* _PETUNJUK TUGAS_:
Salin dengan tepat bagian bacaan tentang pembenahan pemerintahan daerah di bawah, dimulai dari "Saya membentuk Badan" sampai dengan "langsung unsur-unsur masyarakat.".

* _BACAAN_:
-------

Baru kemudian ditempuh konsolidasi psikologis dengan penjelasan-penjelasan, penerangan-penerangan, pendidikan dan sebagainya.
Dalam merapatkan barisan untuk melancarkan usaha pembaharuan dan modernisasi itu langkah-langkah ke arah konsolidasi strukturil perangkat Pemerintah Daerah, identifikasi sasaran, penetapan prioritas, pengembangan lembaga keikutsertaan masyarakat dan sumber-sumber pembiayaan telah saya letakkan dengan kokoh selama periode masa jabatan 11 tahun ini. Konsolidasi strukturil itu tidak hanya telah mantap tetapi juga mulai berkembang dan sudah mampu untuk tanggap terhadap perkembangan masalah. Konsolidasi itu terdiri dari penyatuan aparat pemerintahan umum dan otonom, pembentukan wilayah pemerintahan administratif, modernisasi struktur organisasi pemerintahan yang terpadu dengan memperhatikan azas-azas dasar organisasi dan pengelolaan yang rasionil. Semuanya ini merupakan kepeloporan dalam menjalankan roda pemerintahan daerah di Indonesia. Secara bertahap konsolidasi itu ditunjang dengan pengembangan sistim administrasi dan pelayanan secara modern.
Di dalam menetapkan rencana dan program pencapaian sasaran, langkah pionir saya letakkan untuk pemerintahan daerah di Indonesia dengan pengembangan dan pengelolaanperencanaan yang terpadu.
Saya membentuk Badan Perencanaan Pembangunan (BPP) yang bertugas menyusun rencana dan program pelaksanaan Rencana Induk, kedalam bentuk rencana-rencana pembangunan 5 tahun dan program-program tahunan secara lintas sektor dan terpadu. Badan ini juga bertugas untuk mengamati secara cermat alokasi pembiayaan pembangunan sesuai dengan tahap dan prioritas yang telah ditetapkan. Semula saya mengembangkan pola demokrasi dan partisipasi dalam perencanaan dengan mengikut sertakan unsur-unsur masyarakat dalam Badan Perencanaan Pembangunan itu.(3) Dengan ditetapkannya pembentukan Badan Perencanaan Pembangunan Daerah sebagai kebijaksanaan nasional langkah penyesuaian harus saya adakan. Salah satu pengorbanan diantaranya ialah penghapusan essensi dasar dari mekanisme perencanaan yang melibatkan secara langsung unsur-unsur masyarakat.

-------

* _DATA LATIHAN_:
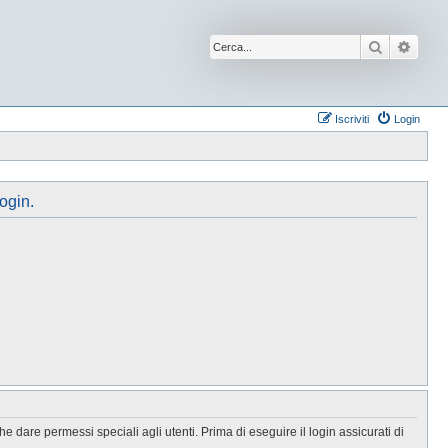
Cerca
Ricer
Iscriviti
Login
login.
 dare permessi speciali agli utenti. Prima di eseguire il login assicurati di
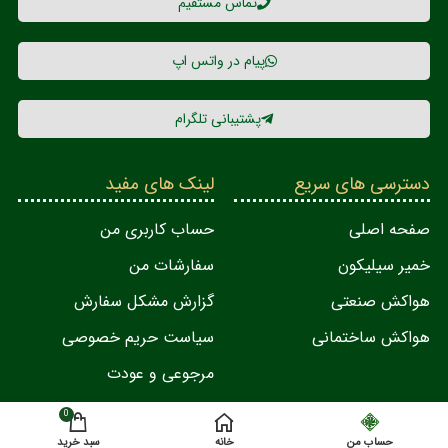
تماس مستقیم
پیام در واتس اپ
پشتیبانی تلگرام
دسترسی های سریع
لینک های مفید
صفحه اصلی
حساب کاربری من
خمیر سیلیکون
سفارشات من
هواکش صنعتی
گزارش مشکل سفارش
هواکش ساختمانی
سیاست حریم خصوصی
مرجوعی و عودت
0
اعتبارنامه ها
حساب من
خانه
سبد خرید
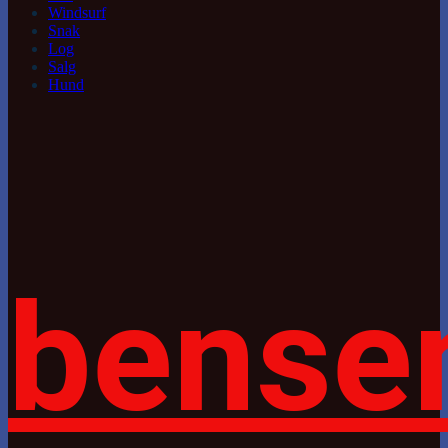
Windsurf
Snak
Log
Salg
Hund
bense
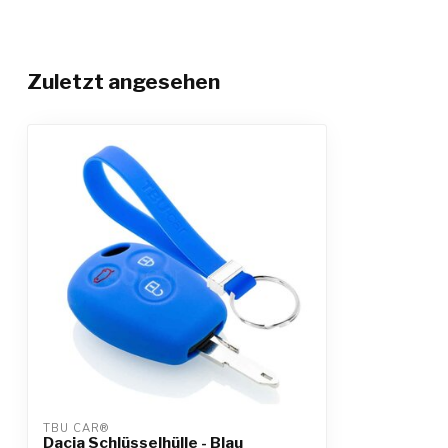
Zuletzt angesehen
TBU CAR®
Dacia Schlüsselhülle - Blau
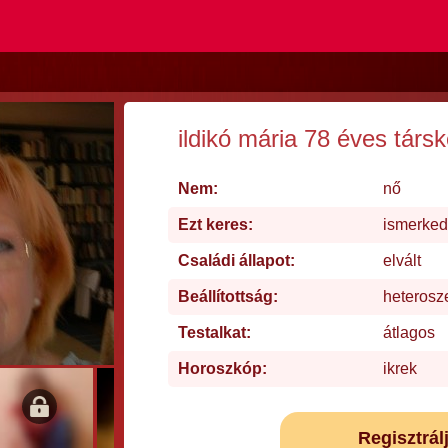
ildikó mária 78 éves társ
Nem:
nő
Ezt keres:
ismerke
Családi állapot:
elvált
Beállítottság:
heterosz
Testalkat:
átlagos
Horoszkóp:
ikrek
Regisztrál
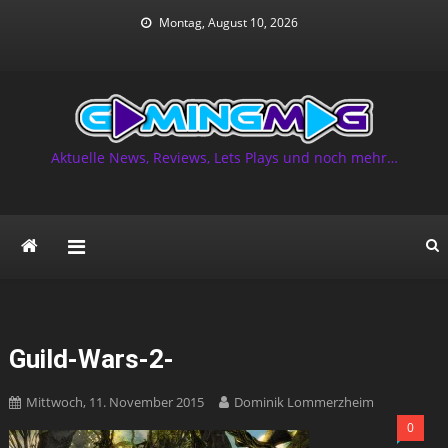
Skip
Montag, August 10, 2026
to
content
Aktuelle News, Reviews, Lets Plays und noch mehr…
Guild-Wars-2-
Mittwoch, 11. November 2015
Dominik Lommerzheim
0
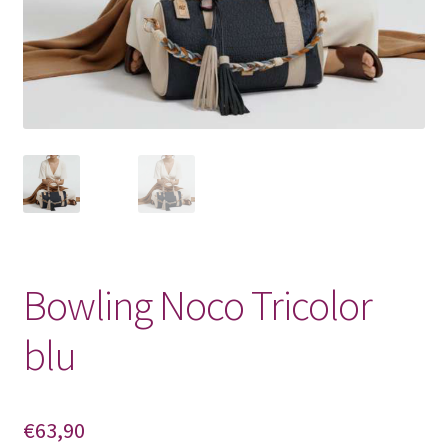
Pagamento
Shop
Bowling Noco Tricolor
blu
€
63,90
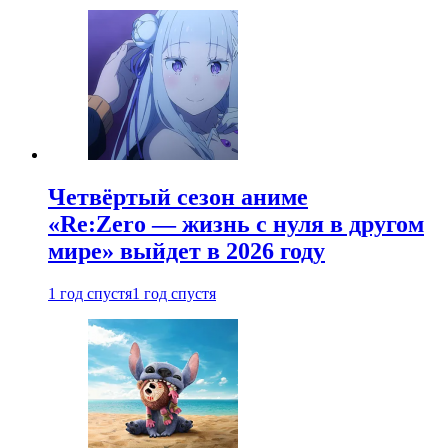
Четвёртый сезон аниме
«Re:Zero — жизнь с нуля в другом
мире» выйдет в 2026 году
1 год спустя
1 год спустя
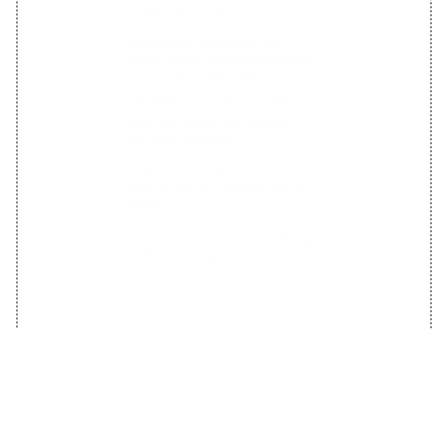
в больнице.
Мать погибшего, работающая в сфере
туризма, намерена добиваться возбуждения
уголовного дела и привлечения к
ответственности администрации отеля,
позиционирующего себя как семейный.
Сразу после трагедии у бассейна были
установлены ограждения.
Ранее Вести Московского региона
сообщали
, что российские туристы
жалуются на ожоги от невидимых медуз в
Кемере.
БОЛЬШЕ АКТУАЛЬНЫХ НОВОСТЕЙ И ЭКСКЛЮЗИВНЫХ
ВИДЕО В ТЕЛЕГРАМ-КАНАЛЕ "ВЕСТИ МОСКОВСКОГО
РЕГИОНА".
ПОДПИШИСЬ!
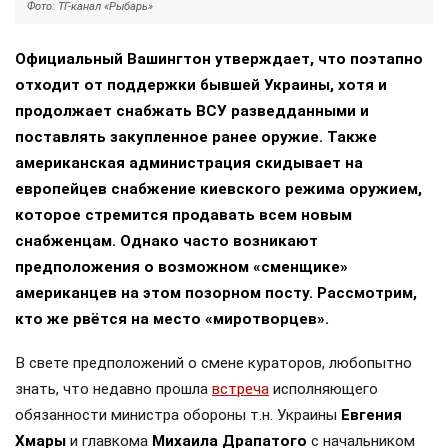
Фото: ТГ-канал «Рыбарь»
Официальный Вашингтон утверждает, что поэтапно
отходит от поддержки бывшей Украины, хотя и
продолжает снабжать ВСУ разведданными и
поставлять закупленное ранее оружие. Также
американская администрация скидывает на
европейцев снабжение киевского режима оружием,
которое стремится продавать всем новым
снабженцам. Однако часто возникают
предположения о возможном «сменщике»
американцев на этом позорном посту. Рассмотрим,
кто же рвётся на место «миротворцев».
В свете предположений о смене кураторов, любопытно
знать, что недавно прошла
встреча
исполняющего
обязанности министра обороны т.н. Украины
Евгения
Хмары
и главкома
Михаила Драпатого
с начальником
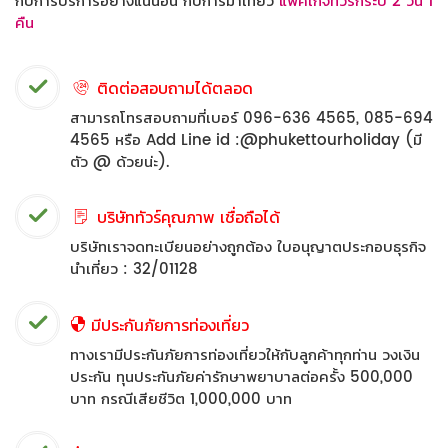
กับการบริการอย่างแน่นอน กับการมาเที่ยว
แพ็คเกจทัวร์กระบี่ 2 วัน 1
คืน
ติดต่อสอบถามได้ตลอด
สามารถโทรสอบถามที่เบอร์ 096-636 4565, 085-694
4565 หรือ Add Line id :@phukettourholiday (มี
ตัว @ ด้วยน่ะ).
บริษัททัวร์คุณภาพ เชื่อถือได้
บริษัทเราจดทะเบียนอย่างถูกต้อง ใบอนุญาตประกอบธุรกิจ
นำเที่ยว : 32/01128
มีประกันภัยการท่องเที่ยว
ทางเรามีประกันภัยการท่องเที่ยวให้กับลูกค้าทุกท่าน วงเงิน
ประกัน ทุนประกันภัยค่ารักษาพยาบาลต่อครั้ง 500,000
บาท กรณีเสียชีวิต 1,000,000 บาท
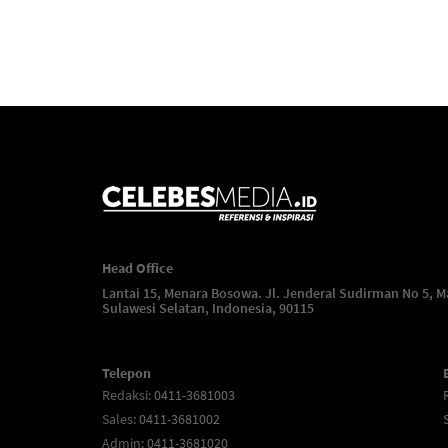
Head Office
Lantai 15, Menara Bosowa. Jl. Jenderal Sudirman No 5, M
Sulawesi Selatan, Indonesia, 90115
Telepon
Redaksi
: 0411-3681003
Sales
: 0411-3681002
Admin
: 0411-3681020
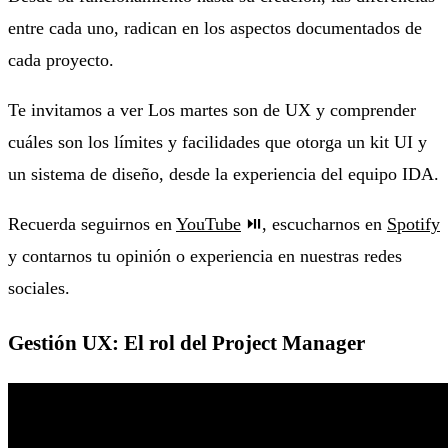
entre cada uno, radican en los aspectos documentados de
cada proyecto.
Te invitamos a ver Los martes son de UX y comprender
cuáles son los límites y facilidades que otorga un kit UI y
un sistema de diseño, desde la experiencia del equipo IDA.
Recuerda seguirnos en
YouTube
⏯, escucharnos en
Spotify
y contarnos tu opinión o experiencia en nuestras redes
sociales.
Gestión UX: El rol del Project Manager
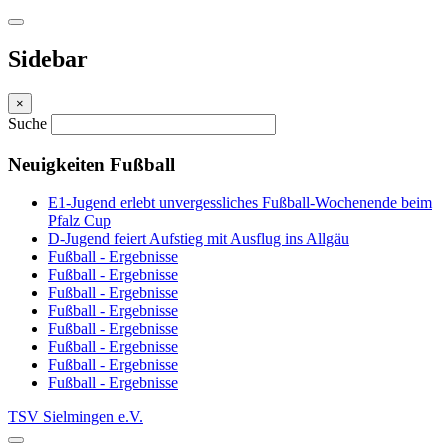
Sidebar
×
Suche
Neuigkeiten Fußball
E1-Jugend erlebt unvergessliches Fußball-Wochenende beim
Pfalz Cup
D-Jugend feiert Aufstieg mit Ausflug ins Allgäu
Fußball - Ergebnisse
Fußball - Ergebnisse
Fußball - Ergebnisse
Fußball - Ergebnisse
Fußball - Ergebnisse
Fußball - Ergebnisse
Fußball - Ergebnisse
Fußball - Ergebnisse
TSV Sielmingen e.V.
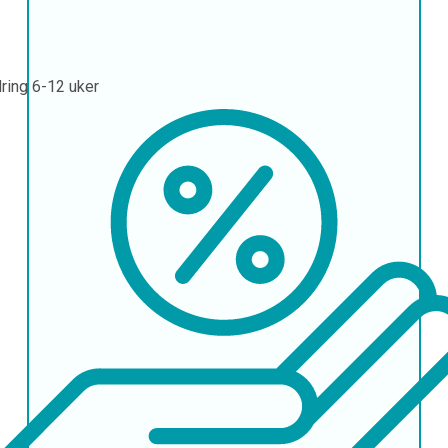
ring
6-12 uker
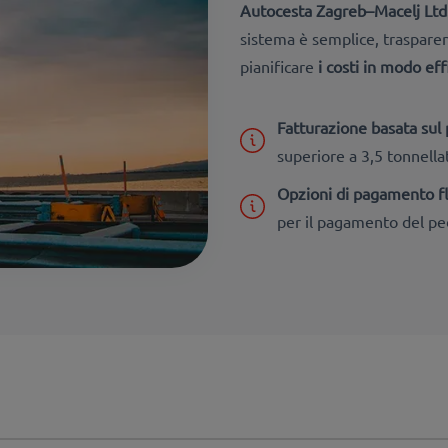
Autocesta Zagreb–Macelj Ltd
sistema è semplice, trasparen
pianificare
i costi in modo eff
Fatturazione basata sul
superiore a 3,5 tonnell
Opzioni di pagamento fle
per il pagamento del p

-------

* _HASIL TUGAS_:
Saya membentuk Badan Perencanaan Pembangunan (BPP) yang bertugas menyusun rencana dan program pelaksanaan Rencana Induk, kedalam bentuk rencana-rencana pembangunan 5 tahun dan program-program tahunan secara lintas sektor dan terpadu. Badan ini juga bertugas untuk mengamati secara cermat alokasi pembiayaan pembangunan sesuai dengan tahap dan prioritas yang telah ditetapkan. Semula saya mengembangkan pola demokrasi dan partisipasi dalam perencanaan dengan mengikut sertakan unsur-unsur masyarakat dalam Badan Perencanaan Pembangunan itu.(3) Dengan ditetapkannya pembentukan Badan Perencanaan Pembangunan Daerah sebagai kebijaksanaan nasional langkah penyesuaian harus saya adakan. Salah satu pengorbanan diantaranya ialah penghapusan essensi dasar dari mekanisme perencanaan yang melibatkan secara langsung unsur-unsur masyarakat.